For certain types of patients it is relatively simple to make this decision in the waiting room.

The problem is that it is difficult to identify this group of patients, and no safe system has been developed to avoid the situation in which a patient with a potentially life-threatening illness or injury will be sent to a county hospital instead of being admitted to the emergency department.

An even more difficult group is the one in which the decision not to admit is based on the assumption that the patient will immediately go to the county hospital for proper evaluation and necessary treatment.

It is impossible to guarantee that the patient will proceed to the county hospital immediately, and thus the physician and the hospital are placed at great risk if patients from this group are excluded from admission to the initial emergency department.

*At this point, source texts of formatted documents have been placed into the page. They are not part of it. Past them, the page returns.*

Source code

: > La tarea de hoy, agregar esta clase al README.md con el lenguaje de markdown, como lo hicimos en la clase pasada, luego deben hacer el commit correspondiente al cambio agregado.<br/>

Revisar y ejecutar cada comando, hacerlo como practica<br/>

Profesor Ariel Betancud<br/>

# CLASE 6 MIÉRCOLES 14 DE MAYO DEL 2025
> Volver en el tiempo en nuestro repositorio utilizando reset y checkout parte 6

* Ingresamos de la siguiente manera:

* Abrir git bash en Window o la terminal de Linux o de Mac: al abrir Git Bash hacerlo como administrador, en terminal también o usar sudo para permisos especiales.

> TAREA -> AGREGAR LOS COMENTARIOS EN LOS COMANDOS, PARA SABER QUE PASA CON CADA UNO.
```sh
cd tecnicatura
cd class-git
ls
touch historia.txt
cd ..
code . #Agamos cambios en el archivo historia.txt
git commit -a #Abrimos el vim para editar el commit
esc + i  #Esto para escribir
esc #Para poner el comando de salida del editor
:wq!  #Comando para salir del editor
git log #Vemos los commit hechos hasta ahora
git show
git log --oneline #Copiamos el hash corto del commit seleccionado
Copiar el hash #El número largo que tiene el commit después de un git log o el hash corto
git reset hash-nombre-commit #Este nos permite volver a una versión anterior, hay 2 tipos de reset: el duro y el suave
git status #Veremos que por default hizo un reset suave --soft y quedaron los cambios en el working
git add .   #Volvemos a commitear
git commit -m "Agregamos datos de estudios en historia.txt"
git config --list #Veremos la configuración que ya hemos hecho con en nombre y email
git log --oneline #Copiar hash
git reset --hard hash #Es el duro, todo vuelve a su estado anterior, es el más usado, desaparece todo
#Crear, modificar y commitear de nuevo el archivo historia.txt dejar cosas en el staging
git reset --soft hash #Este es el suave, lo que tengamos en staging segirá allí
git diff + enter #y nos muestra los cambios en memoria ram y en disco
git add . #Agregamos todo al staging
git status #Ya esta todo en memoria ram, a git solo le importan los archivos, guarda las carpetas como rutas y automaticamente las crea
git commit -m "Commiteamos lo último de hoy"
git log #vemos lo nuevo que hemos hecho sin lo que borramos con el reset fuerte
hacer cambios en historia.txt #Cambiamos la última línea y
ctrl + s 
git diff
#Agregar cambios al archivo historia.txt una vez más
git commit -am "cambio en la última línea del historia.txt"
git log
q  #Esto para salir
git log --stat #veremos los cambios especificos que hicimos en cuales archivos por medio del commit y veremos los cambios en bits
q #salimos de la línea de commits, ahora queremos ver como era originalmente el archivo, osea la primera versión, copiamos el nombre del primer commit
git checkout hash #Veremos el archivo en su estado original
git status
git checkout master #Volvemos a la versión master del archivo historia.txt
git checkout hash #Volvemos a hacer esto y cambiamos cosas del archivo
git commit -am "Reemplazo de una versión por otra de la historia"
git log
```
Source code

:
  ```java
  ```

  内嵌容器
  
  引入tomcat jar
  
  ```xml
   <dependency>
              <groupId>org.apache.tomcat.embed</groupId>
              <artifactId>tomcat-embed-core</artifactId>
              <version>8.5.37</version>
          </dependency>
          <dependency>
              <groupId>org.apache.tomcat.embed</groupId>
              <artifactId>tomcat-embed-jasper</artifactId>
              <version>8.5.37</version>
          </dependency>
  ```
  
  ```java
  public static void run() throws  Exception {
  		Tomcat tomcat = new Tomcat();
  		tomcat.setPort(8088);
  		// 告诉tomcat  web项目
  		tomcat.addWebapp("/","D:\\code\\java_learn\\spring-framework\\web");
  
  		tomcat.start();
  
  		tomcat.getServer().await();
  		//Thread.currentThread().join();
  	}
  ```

This kind of policy pits the physician against the patient and is often very disruptive to the emergency department.

Many patients do not accept the hospital policy as rea­sonable and berate the emergency department staff for failure to meet expectations. Often the nursing staff is divided on this issue, choosing sides to become advocates of patients or of hospital policy.

Physicians and nurses may provide conflicting interpre­tation of these triage policies to patients, with resultant increased hostility and animosity from the patient toward the institution and the professional staff.

In addition, the physician’s professional income is affected by these kinds of policies. First, the physician may be prevented from providing professional care, and the income, albeit often much less than usual, is lost.

For those patients admitted to the emergency department for a more comprehensive evaluation prior to being referred to the county hospital, the physician now provides significant professional services, yet he is much less likely to be paid because referring these patients to the county hospital makes it quite difficult to justify billing them.

Traditionally, hospitals and physicians have shifted costs in this setting by raising the charges for the paying patients to offset the lack of revenue for the nonpaying patients.

Today, this is far more difficult because of ceilings placed on reimbursement by the paying patients’ insurers and the undesirability of raising professional fees too high, thus discouraging use of the emergency department by paying patients (especially those who have to pay a portion of their care as an out-of-pocket expense).

Hospital administration policies such as these are usually based on a poor under­standing by the administrators of the safety of triage policies.

It is incumbent on the emergency physician group, with support from other medical staff if necessary, to educate administrators as to the hazards and risks of these policies for the individual patient, for the emergency physician and department staff and for the hospital.

A REASONABLE GATEKEEPING POLICY

I believe that in order to justify the kind of triage policy in which the hospital requires the physician to provide less-than-total evaluation and treatment, he must be able to provide at least minimally decent care.

In other words, the physician must be able to examine the patient in an examining room with nursing and technical staff available as required.

Adequate time must be available for history taking and physical examination. The physician must have discretion to order sufficient diagnostic tests to give him a reasonable amount of confidence that there are no potentially life-threatening conditions.

A reasonable triage policy does not require that every patient be fully evaluated and treated; rather, it demands that the physician have the discretion to obtain sufficient information to make a safe and reasonable decision about the individual patient.

Crucial to such a policy is full documentation of the evaluation and the decision, including a concise summary of the patient’s clinical state at the time of examination.

Also essential is documentation that the patient understands the triage policy and is aware of any recommendations given, including the referral to a county hospital. Finally, attention must be given to the patient’s transportation needs.